After Krishna’s death, Pandavas along with Draupadi started climbing the Himalayas to reach heaven. Draupadi was one of the first to drop dead while climbing and reached heaven before the others. As she roamed there, she was surprised to see an Indian version of Champs-Élysées sprawled in one of the by-lanes. She spotted Costa Coffee, Barista, Café Coffee Day and Starbucks doing great business side by side. She had no idea what these shops sold and stood transfixed. Then a hand pressed her shoulder warmly. Scared that Duryodhan was back to eve tease her, she turned around with her most dramatic expression and saw a smiling Sita standing there.
“Yes. Sita? Oh Hi! What a pleasant surprise!” Draupadi was shocked to come face to face with the legendary figure. She was going weak in her knees.
“Which one?” Sita said pointing to the coffee shops.
Draupadi had no idea what Sita was talking about but she did not want to be an ignorant fool in front of a legend. She raised a finger at a random shop.
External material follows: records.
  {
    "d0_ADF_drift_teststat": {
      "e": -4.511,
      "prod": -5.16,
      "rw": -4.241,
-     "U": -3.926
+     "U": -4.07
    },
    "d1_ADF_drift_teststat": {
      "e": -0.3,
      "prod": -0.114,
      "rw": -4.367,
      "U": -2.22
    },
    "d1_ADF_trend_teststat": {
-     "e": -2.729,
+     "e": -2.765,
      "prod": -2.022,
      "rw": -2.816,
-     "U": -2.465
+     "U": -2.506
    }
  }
As both of them settled in their seats and ordered two cappuccino, Draupadi was taken aback by the laid back ambience. It was something she had never experienced before.
“Where did this idea come from?” she asked Sita.
“Oh! Brahma went into the future and drank a cup of Latte at Barista. He was so hypnotized by the taste that he drank 78 cups per head that day, met the owner and convinced him to open an outlet in heaven. The rest they say is history.”
The Cappuccinos arrived and Draupadi had her first taste of Costa Coffee. She looked at Sita with amazement in her eyes.
“That look on the face of first timers always makes me so happy,” Sita beamed. She studied Draupadi as she gulped her coffee.
“I saw what happened in Mahabharata. We had a giant screen here in heaven. You won’t believe the kind of frenzy it created here. Brahma told us that the euphoria will be unparalleled till a lady called Ekta Kapoor will be born on Earth and kill someone called Mihir Virani.”
“Yes, it was all terrible. So much blood. So many families destroyed. Both of us were a part of terrible wars. So many people died and for what?” Draupadi said looking at Sita.
“You do realize that we will be blamed for both the wars, don’t you? People will always say that it was Draupadi and Sita who started the wars,” Sita said with a glum expression on her face.
“It is always beauty that is at fault, never the lack of a spine.”
Both of them sipped their coffee in silence for a while.
“So, 5 husbands, eh? Lucky you!” Sita said suddenly to lift the mood.
“It was exhausting!” Draupadi said rolling her eyes. Both of them laughed.
“How the hell did you end up with all 5 of them? I thought it was Arjun who married you?”
“Don’t ask! They were so obedient that they blindly did what their mother said even by mistake but when it came to blindly breaking someone’s neck for disrobing me, they turned a blind eye.”
“You’re telling me! My husband abandoned me in a bloody jungle all by myself just because he could not stand all the suspicious talk. I was pregnant at that time, dammit! And he did not even had the courtesy to do it himself. He made Laxman do it.”
“I know. I have read it a hundred times and it never made sense to me,” Draupadi said as she gently held Sita’s hand.
The air had suddenly turned acerbic. The coffee was going cold.
“Do you hate them?” Sita asked wiping a lone tear.
“Should I? I hated them with all my heart when Dushasan was trying to throw me naked in front of the whole court, when Duryodhana asked me to sit on his lap. You cannot imagine the rage that filled me. I shudder to think what would have happened if Krishna would not have helped. But then the war happened. I washed my hair with Duryodhana’s blood when it ended. Now there is no rage in my heart but love cannot mend every crack,” Draupadi said with a sad smile.
“Duryodhan is in heaven. I saw him at the Apple store the other day,” Sita said.
“Is he?” Draupadi said giving a surprised look.
“Yes. He served some time in hell but then Indra put him back in heaven.”
“Well, then he must be having a great time with Ravan,” Draupadi said sipping her coffee.
Sita mulled over Draupadi’s answer. If Gods can forgive a prince and a king for molesting a woman because he was a great scholar or a valiant warrior, then the tides have truly turned. They have set an example that would reverberate through centuries.
“Do you hate Ram?” Draupadi asked.
“There is a difference between your situation and mine. You were let down by your husbands before the war. Mine let me down after it,” Sita said as she picked up her coffee giving Draupadi a thoughtful look.
Darupadi nodded. She had her answer.
“Its gone cold,” Sita said and smiled.
“What are they playing?” Draupadi said pointing at a couple in the café.
“Scrabble. Want to try it?”
Sita got up and picked up the game from a shelf nearby. She explained the rules to Draupadi and quickly placed 6 tiles in the centre of the board to start the game.
“So tell me about Krishna. I saw him today at Starbucks in a deep discussion with Ram,” Sita said as she ordered another coffee for both of them.
“I will. First tell me more about Mihir Virani,” Draupadi said as she placed her tiles in the rack.